→ Information:

<<<<

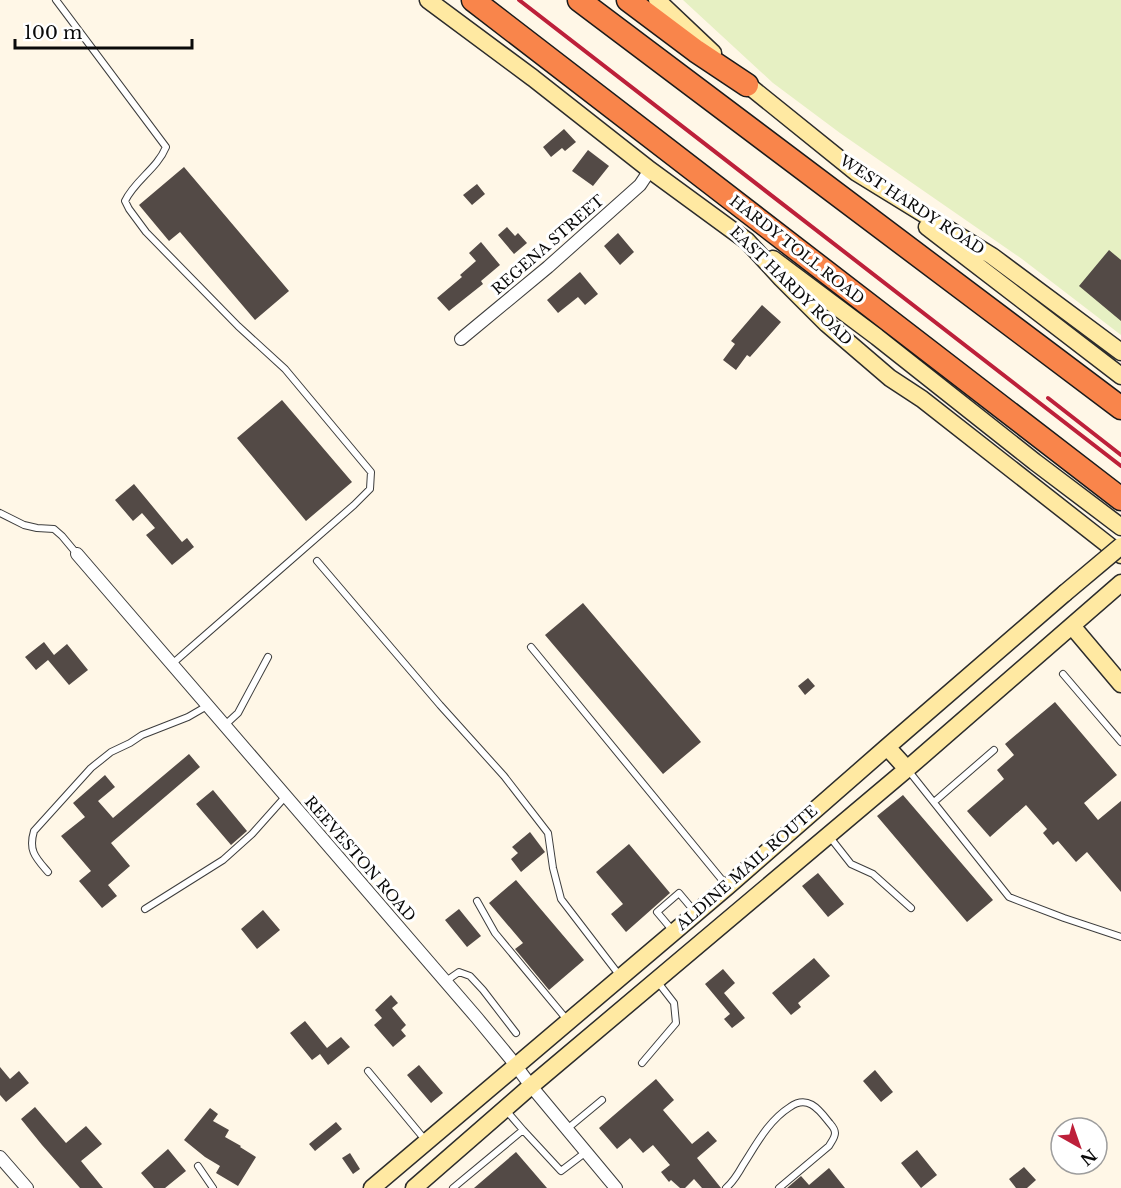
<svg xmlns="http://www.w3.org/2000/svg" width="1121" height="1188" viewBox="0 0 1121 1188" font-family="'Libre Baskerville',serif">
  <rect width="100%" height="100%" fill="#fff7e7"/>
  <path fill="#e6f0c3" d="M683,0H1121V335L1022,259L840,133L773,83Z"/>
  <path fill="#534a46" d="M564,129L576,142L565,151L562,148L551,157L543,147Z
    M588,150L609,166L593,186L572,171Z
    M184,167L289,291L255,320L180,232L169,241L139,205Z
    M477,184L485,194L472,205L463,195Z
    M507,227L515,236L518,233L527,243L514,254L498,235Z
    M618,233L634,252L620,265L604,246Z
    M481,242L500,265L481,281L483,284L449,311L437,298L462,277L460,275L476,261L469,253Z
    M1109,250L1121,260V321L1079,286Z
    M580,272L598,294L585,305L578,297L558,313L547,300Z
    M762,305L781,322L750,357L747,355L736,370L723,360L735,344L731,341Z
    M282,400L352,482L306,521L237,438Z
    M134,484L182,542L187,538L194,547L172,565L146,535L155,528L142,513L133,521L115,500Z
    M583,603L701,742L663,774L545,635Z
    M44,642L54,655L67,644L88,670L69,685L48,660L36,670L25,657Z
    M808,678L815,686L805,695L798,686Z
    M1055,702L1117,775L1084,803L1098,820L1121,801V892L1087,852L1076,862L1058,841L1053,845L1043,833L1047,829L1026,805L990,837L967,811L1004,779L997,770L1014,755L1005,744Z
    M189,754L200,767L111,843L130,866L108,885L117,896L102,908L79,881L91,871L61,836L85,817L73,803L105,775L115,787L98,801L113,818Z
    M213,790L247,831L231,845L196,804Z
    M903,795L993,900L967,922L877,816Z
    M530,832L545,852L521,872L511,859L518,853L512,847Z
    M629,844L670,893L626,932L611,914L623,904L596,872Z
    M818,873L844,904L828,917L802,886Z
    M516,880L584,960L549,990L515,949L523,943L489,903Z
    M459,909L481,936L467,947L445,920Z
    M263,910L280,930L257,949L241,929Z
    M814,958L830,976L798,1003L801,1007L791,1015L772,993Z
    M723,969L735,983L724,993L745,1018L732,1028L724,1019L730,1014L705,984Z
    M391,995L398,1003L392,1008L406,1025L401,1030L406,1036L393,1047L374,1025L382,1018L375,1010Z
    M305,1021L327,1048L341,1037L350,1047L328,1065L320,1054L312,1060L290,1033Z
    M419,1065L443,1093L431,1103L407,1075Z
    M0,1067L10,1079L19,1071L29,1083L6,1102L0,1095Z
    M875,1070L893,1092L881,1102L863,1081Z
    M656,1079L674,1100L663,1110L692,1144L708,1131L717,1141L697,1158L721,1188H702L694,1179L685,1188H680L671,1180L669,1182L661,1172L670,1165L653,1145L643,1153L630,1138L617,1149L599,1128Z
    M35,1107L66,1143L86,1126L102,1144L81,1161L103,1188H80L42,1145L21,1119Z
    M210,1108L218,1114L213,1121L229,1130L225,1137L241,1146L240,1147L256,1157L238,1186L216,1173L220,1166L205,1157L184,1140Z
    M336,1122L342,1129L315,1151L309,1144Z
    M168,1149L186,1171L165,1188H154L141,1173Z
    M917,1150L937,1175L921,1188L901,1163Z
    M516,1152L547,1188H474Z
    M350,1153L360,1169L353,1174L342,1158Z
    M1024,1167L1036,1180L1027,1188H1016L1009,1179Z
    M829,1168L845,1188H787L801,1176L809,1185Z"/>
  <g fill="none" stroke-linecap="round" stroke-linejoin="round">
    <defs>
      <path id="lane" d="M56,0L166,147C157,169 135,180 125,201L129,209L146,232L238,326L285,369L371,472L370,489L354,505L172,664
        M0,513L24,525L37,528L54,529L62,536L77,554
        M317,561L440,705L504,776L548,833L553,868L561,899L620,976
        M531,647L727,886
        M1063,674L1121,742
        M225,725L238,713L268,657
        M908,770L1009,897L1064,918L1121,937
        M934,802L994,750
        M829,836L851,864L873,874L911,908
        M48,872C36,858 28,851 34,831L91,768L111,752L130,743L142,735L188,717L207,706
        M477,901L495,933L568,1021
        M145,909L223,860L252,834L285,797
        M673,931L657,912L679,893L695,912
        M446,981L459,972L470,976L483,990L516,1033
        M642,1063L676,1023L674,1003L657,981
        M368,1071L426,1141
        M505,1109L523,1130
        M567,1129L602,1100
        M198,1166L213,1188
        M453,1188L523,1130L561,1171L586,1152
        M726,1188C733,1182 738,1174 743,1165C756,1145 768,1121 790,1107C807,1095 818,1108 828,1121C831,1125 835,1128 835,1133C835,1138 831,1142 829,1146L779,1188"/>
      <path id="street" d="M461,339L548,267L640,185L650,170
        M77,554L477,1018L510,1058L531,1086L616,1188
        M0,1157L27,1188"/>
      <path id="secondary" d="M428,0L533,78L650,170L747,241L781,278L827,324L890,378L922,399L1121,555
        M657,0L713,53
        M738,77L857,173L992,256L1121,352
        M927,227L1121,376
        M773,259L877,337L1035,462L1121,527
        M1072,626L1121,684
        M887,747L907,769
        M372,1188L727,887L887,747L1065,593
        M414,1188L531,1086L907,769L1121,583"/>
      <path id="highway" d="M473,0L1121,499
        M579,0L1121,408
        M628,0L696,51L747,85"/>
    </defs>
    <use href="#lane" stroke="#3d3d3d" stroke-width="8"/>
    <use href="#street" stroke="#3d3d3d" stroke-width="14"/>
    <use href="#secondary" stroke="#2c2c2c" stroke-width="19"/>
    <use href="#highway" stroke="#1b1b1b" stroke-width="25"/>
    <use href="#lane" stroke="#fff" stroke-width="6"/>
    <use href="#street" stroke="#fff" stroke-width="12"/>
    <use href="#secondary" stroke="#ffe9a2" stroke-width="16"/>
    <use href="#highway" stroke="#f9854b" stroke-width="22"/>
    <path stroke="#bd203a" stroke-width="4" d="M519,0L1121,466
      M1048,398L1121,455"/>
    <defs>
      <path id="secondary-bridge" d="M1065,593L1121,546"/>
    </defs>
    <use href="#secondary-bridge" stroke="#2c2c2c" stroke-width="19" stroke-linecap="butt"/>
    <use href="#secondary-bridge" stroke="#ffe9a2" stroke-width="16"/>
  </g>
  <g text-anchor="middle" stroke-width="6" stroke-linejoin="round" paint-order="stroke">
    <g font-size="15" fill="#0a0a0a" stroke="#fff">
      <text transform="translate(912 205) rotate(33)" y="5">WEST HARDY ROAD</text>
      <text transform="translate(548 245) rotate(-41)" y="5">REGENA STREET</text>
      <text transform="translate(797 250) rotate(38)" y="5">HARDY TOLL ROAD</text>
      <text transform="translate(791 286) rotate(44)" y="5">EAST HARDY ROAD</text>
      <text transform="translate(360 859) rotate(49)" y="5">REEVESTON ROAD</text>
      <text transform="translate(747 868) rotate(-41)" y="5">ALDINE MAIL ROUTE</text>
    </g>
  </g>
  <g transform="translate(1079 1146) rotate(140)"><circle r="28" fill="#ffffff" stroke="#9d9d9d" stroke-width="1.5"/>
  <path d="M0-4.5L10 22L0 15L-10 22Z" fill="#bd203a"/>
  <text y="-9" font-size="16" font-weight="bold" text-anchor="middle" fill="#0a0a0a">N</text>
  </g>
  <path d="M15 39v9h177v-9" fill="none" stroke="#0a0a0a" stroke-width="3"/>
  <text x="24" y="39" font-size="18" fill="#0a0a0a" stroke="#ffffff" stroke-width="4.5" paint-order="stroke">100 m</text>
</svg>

>>>>
<<<<

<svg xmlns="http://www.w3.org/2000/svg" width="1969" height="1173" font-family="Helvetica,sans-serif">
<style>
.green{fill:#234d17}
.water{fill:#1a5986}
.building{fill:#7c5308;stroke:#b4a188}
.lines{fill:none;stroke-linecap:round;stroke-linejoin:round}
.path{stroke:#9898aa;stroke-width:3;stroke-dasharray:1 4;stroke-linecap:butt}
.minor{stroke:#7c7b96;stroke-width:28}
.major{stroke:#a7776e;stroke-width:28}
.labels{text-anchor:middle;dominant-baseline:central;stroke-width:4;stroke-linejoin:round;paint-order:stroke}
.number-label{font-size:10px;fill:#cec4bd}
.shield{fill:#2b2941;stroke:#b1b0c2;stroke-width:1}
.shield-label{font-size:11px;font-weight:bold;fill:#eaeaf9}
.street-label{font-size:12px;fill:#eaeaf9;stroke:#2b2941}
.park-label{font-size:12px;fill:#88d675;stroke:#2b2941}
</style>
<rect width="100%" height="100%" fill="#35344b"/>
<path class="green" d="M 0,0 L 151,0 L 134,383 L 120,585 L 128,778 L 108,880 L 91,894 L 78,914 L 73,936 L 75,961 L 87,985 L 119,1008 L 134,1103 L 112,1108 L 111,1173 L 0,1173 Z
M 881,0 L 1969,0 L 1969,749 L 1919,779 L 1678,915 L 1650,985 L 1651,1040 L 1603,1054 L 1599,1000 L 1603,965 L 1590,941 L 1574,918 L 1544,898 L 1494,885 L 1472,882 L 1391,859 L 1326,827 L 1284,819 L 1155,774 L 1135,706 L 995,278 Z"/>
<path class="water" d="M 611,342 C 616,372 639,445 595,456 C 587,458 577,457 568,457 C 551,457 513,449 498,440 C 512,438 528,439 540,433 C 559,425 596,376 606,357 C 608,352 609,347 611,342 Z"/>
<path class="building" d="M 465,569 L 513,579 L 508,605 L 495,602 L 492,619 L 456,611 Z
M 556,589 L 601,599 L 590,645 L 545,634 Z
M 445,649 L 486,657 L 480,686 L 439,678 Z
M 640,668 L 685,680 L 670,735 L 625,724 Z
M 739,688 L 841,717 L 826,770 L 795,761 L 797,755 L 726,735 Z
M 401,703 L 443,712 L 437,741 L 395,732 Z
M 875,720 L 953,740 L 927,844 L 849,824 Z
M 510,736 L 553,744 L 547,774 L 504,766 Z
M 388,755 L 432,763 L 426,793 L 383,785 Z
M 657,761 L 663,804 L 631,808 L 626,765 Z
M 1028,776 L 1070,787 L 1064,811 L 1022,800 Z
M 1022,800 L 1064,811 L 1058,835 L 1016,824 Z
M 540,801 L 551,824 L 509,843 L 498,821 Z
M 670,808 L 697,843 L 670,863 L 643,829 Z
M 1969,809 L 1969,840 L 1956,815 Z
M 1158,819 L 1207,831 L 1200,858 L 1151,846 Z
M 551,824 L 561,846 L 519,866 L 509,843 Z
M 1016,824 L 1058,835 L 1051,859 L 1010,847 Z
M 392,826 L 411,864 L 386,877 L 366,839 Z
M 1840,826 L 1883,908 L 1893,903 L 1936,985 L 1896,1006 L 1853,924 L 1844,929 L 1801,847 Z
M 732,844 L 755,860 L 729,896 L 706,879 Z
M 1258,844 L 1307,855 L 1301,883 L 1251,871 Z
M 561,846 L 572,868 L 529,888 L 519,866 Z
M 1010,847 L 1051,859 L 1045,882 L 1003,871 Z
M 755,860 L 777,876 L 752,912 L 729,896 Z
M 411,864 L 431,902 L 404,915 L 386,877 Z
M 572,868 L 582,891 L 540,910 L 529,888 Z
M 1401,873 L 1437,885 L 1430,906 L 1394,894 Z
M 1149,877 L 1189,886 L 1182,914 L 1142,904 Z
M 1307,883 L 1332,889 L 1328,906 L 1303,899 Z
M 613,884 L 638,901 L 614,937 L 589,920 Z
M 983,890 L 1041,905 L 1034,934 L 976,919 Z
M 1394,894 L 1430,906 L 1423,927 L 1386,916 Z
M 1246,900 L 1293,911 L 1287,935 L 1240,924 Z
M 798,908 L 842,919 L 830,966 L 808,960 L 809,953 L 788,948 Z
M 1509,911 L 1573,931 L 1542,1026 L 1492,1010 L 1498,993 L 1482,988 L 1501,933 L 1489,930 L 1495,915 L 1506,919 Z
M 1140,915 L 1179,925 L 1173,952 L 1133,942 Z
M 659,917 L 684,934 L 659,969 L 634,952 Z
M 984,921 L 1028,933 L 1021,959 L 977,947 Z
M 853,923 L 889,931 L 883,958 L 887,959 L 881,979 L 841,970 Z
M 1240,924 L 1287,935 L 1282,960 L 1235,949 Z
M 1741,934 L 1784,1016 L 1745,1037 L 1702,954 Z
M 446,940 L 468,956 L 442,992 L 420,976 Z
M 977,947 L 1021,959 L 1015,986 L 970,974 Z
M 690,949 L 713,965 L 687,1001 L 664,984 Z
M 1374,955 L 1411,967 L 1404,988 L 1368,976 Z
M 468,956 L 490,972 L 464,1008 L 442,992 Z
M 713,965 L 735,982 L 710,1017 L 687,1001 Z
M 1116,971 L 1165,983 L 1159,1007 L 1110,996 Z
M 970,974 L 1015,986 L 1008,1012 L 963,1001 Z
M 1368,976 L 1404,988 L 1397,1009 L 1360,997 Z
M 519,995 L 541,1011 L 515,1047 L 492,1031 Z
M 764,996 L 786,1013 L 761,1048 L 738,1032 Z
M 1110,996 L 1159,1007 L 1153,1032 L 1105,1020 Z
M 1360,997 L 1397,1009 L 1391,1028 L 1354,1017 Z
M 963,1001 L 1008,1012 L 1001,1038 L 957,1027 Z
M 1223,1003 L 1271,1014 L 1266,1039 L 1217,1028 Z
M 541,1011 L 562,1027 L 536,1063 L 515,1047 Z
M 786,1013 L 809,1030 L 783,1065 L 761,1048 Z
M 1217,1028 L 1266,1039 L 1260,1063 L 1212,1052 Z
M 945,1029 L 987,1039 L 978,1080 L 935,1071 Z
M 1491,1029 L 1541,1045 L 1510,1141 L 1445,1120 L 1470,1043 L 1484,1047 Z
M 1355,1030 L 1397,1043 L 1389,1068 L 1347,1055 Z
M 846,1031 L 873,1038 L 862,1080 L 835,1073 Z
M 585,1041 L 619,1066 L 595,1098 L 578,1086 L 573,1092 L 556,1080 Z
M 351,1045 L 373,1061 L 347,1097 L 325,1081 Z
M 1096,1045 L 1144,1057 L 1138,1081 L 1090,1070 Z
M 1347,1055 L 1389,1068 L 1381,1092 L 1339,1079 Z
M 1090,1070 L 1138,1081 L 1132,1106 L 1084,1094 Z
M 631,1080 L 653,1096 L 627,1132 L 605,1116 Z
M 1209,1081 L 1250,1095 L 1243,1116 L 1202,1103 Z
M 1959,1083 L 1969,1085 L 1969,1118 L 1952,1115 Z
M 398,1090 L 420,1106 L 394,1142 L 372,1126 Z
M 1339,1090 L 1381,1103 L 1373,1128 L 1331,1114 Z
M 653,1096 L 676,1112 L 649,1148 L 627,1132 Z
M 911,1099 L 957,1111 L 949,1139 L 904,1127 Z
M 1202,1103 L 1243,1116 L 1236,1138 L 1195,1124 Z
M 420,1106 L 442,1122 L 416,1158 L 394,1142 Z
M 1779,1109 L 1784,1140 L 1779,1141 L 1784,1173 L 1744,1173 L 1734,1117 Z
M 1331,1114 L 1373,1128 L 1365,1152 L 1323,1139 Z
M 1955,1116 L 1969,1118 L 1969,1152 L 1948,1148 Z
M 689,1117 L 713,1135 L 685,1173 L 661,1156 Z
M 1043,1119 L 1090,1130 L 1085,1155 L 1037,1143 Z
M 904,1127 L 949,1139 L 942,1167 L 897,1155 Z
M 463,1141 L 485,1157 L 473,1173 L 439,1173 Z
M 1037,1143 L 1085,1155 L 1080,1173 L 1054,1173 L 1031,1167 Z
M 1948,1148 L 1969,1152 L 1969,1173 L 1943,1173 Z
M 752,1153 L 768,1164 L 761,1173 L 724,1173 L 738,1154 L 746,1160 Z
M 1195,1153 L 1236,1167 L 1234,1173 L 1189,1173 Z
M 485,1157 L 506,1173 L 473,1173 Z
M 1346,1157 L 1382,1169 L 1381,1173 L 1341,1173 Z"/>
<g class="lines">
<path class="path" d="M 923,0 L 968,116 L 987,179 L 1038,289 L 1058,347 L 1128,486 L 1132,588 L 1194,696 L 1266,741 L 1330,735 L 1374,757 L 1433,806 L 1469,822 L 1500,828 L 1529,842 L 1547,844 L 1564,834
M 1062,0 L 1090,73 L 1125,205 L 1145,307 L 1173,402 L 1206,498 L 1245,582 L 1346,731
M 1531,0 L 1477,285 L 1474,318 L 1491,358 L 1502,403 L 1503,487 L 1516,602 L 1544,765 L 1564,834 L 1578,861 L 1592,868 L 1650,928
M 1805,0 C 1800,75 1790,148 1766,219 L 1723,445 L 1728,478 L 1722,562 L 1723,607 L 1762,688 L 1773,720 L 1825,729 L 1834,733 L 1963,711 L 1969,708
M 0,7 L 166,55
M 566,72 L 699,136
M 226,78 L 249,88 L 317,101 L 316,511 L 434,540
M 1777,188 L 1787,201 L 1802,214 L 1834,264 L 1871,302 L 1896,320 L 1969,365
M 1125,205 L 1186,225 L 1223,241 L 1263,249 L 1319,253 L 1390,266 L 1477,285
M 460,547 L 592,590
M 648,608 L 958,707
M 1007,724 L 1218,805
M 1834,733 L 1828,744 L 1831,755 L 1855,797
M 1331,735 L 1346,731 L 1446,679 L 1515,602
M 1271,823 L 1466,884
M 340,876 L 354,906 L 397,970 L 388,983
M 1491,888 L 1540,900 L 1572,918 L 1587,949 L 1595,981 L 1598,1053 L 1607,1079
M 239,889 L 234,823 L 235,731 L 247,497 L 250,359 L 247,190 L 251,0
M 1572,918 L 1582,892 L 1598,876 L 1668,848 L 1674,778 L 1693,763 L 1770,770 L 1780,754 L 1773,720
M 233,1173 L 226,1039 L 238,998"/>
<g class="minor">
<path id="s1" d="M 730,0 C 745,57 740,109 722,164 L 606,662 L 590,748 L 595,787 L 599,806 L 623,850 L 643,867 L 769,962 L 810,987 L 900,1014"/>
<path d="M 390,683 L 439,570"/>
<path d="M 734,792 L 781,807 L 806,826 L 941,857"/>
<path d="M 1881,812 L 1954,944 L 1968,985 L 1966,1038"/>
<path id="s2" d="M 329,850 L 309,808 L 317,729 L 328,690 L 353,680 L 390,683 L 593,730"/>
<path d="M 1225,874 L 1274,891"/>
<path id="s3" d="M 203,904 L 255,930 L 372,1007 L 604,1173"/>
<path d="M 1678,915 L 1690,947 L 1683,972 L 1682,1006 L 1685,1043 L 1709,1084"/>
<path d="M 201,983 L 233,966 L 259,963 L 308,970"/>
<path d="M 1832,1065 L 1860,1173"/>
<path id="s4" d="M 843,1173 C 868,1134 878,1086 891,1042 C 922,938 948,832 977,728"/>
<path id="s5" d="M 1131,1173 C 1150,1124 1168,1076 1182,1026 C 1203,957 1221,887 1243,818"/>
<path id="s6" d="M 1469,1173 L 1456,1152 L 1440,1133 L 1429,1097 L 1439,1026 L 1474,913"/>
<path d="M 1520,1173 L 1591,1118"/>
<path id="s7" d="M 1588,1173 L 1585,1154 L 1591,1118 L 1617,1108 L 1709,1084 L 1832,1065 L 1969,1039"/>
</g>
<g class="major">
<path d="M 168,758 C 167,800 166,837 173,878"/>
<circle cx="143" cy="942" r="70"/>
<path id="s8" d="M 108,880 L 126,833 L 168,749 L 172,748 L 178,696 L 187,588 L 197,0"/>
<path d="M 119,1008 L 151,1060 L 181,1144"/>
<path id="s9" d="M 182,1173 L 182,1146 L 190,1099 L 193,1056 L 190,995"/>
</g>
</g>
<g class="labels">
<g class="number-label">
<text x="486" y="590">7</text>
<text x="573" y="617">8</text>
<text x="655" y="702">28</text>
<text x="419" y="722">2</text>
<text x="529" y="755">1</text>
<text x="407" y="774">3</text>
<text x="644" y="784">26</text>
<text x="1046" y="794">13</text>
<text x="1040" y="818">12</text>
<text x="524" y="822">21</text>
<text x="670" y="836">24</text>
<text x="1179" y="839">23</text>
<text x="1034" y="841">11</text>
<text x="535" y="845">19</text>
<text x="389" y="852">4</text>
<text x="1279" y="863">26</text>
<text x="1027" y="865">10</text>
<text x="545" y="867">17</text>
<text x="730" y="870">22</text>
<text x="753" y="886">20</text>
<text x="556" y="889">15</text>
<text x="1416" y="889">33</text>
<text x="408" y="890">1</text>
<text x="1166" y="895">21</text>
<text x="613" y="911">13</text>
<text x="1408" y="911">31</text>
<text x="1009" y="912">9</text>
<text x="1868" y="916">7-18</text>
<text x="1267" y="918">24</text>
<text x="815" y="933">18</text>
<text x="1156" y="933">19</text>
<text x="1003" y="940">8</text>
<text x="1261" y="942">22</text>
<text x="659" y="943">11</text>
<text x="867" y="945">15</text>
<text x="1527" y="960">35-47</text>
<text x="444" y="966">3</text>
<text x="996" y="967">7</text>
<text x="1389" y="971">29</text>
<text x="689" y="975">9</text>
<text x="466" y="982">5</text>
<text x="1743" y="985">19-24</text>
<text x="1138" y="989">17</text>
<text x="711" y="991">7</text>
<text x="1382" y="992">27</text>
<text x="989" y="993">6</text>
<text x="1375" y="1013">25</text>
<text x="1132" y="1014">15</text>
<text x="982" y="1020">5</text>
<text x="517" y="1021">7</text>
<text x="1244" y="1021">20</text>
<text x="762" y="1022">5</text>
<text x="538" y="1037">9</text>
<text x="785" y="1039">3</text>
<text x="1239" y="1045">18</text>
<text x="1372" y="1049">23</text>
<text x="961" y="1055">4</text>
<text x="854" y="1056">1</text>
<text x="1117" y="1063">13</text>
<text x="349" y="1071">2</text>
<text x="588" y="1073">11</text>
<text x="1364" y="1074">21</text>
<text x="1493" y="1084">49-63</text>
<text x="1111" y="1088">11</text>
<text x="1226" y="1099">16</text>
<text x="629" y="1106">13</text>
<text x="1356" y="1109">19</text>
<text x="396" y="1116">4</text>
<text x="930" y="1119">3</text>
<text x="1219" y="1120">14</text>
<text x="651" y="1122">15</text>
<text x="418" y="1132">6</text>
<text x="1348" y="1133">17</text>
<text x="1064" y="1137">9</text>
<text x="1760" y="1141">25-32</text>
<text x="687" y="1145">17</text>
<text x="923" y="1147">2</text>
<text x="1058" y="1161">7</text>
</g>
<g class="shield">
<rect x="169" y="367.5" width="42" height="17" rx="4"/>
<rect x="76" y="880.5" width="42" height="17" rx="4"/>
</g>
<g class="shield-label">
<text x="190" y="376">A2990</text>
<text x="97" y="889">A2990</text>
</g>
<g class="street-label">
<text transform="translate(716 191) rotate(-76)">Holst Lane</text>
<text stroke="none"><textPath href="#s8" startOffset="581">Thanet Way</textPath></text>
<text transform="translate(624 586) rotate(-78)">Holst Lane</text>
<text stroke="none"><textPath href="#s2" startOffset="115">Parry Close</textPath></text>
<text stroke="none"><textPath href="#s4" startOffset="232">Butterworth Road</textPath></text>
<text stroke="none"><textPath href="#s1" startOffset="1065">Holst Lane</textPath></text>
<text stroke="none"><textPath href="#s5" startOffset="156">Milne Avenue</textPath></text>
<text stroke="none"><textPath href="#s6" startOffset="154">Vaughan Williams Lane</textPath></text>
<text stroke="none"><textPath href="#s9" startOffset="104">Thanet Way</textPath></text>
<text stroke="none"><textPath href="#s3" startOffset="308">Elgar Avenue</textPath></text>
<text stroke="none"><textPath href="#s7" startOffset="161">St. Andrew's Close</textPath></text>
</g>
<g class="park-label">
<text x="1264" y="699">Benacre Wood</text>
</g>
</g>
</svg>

>>>>

For each line above that contains "lines", make a copy.

→ Answer for the task:
.lines{fill:none;stroke-linecap:round;stroke-linejoin:round}
<g class="lines">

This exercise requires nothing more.